::: PASAJE

Al atravesar el muro de las ideas locas, los sentimientos posesivos, los deseos encadenadores y las necesidades inducidas, nos liberamos de pasados y futuros que no son nuestros y comenzamos a ser nosotros mismos. Para llegar a este punto hemos tenido que recorrer un largo camino: el Yo artificial -que desde el nacimiento nos implanta la familia y la sociedad- ha puesto en acción mecanismos de defensa para no afrontar los recuerdos de experiencias traumáticas, consiguiendo así mantener velados pensamientos que causan ansiedad. Satisfacemos las necesidades reprimidas entregándonos a otra necesidad tan ajena como la primera, pero más segura. O las sublimamos, realizando algo que resulta falso pero que la moral permite; o bien agredimos a personas más débiles que nosotros; o destruimos objetos, desplazando así los impulsos sexuales que nos avergüenzan. Como los bebedores de sopa de sopa de sopa de pato, adoramos ídolos y aumentamos nuestra autoestima identificándonos con divas, campeones, gurús o sectas que consideramos poderosas o sagradas... Reprimimos nuestras pulsiones -producto de abusos sufridos durante nuestra infancia y que nos angustian si las reconocemos como propias- para proyectarlas en otros, como por ejemplo una homosexualidad no asumida: «No soy yo el que desea a todos los hombres, es la ninfómana de mi esposa». Disfrazamos los deseos perversos expresándolos descaradamente con su forma contraria: «¡Qué horror: debería castrarse a todos los pedófilos!», exclama una madre que ha abusado sexualmente de su hijo. Un conflicto o una frustración nos hace regresar a estados anteriores de nuestro desarrollo. Si nuestra madre odia a los hombres, para no perder su amor rechazamos hacernos adultos y permanecemos siendo niños. Reaccionamos con ataques de rabia cuando nos indican nuestros defectos y errores personales. Nos convertimos, por miedo al rechazo, en aduladores; explotamos las amistades buscando beneficios sociales; acumulamos cosas y hechos inútiles; establecemos relaciones superficiales guiados por objetivos financieros; producimos sin cesar objetos absurdos; ponemos barreras emocionales para mantener la distancia. Vivimos constantemente semiapartados de los otros y del mundo.
Los ensuciadores de sábanas piensan que la sonrisa de Mahakasyapa es el resultado de haber vencido todo esto, un reflejo de la satisfacción por los triunfos conseguidos sobre problemas pasados y angustias futuras. Sintiéndose vacíos, sin palabras, sin emociones, sin deseos, y como los gurús de los gurús de los gurús les han dicho que para lograr la realización espiritual es preciso desidentificarse del cuerpo, creen que la sonrisa de este discípulo predilecto es simplemente un gesto que indica que ha entrado en el desencarnado estado de la transfunfación. ¡No han comprendido nada!

::::::

CONSIGNA 1: Según el pasaje, ¿quiénes nos implantan el Yo artificial desde el nacimiento?
CONSIGNA 2: Reproduce el fragmento del pasaje que comienza con "Los ensuciadores de" y continúa hasta "han comprendido nada!".

::: INFORMACIÓN

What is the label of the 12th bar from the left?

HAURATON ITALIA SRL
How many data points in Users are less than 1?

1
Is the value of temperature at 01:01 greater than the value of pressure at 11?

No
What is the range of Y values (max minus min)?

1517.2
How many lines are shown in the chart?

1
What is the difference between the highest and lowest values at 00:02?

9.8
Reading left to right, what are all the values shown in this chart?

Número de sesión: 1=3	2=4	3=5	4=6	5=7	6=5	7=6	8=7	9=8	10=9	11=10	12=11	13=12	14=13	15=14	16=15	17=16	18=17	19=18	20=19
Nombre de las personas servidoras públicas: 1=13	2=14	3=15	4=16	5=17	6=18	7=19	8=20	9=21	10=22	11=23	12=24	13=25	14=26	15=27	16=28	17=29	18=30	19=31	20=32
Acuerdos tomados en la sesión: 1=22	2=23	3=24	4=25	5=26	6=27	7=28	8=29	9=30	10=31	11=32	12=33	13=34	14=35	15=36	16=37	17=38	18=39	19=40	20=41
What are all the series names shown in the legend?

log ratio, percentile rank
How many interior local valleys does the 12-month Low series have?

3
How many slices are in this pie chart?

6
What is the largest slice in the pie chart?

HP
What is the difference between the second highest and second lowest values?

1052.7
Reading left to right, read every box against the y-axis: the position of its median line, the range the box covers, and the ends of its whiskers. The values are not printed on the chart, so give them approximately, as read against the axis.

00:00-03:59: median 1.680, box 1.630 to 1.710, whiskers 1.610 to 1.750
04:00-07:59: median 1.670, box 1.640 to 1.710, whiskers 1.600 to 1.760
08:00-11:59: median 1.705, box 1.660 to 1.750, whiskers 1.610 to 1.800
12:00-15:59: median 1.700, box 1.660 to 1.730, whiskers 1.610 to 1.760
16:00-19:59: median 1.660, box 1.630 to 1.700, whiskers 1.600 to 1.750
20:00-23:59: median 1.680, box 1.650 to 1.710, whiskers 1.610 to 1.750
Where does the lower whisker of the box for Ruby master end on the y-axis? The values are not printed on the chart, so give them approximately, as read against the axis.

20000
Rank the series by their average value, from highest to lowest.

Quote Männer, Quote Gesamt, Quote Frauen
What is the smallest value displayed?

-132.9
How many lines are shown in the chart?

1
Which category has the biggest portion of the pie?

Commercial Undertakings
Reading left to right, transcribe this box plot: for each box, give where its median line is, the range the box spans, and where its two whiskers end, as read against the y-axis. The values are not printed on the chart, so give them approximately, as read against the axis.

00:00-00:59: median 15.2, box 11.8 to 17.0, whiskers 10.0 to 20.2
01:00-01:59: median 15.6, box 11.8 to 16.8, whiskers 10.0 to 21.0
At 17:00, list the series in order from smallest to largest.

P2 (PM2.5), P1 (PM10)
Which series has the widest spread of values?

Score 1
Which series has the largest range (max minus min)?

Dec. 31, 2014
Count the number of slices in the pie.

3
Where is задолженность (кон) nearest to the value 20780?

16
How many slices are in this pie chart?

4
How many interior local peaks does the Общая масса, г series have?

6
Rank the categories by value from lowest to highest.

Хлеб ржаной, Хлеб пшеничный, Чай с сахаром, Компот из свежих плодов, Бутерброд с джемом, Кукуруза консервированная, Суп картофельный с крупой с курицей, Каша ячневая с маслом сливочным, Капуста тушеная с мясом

::::::

RESPUESTA ESCRITA 1: La familia y la sociedad.

RESPUESTA ESCRITA 2:
Los ensuciadores de sábanas piensan que la sonrisa de Mahakasyapa es el resultado de haber vencido todo esto, un reflejo de la satisfacción por los triunfos conseguidos sobre problemas pasados y angustias futuras. Sintiéndose vacíos, sin palabras, sin emociones, sin deseos, y como los gurús de los gurús de los gurús les han dicho que para lograr la realización espiritual es preciso desidentificarse del cuerpo, creen que la sonrisa de este discípulo predilecto es simplemente un gesto que indica que ha entrado en el desencarnado estado de la transfunfación. ¡No han comprendido nada!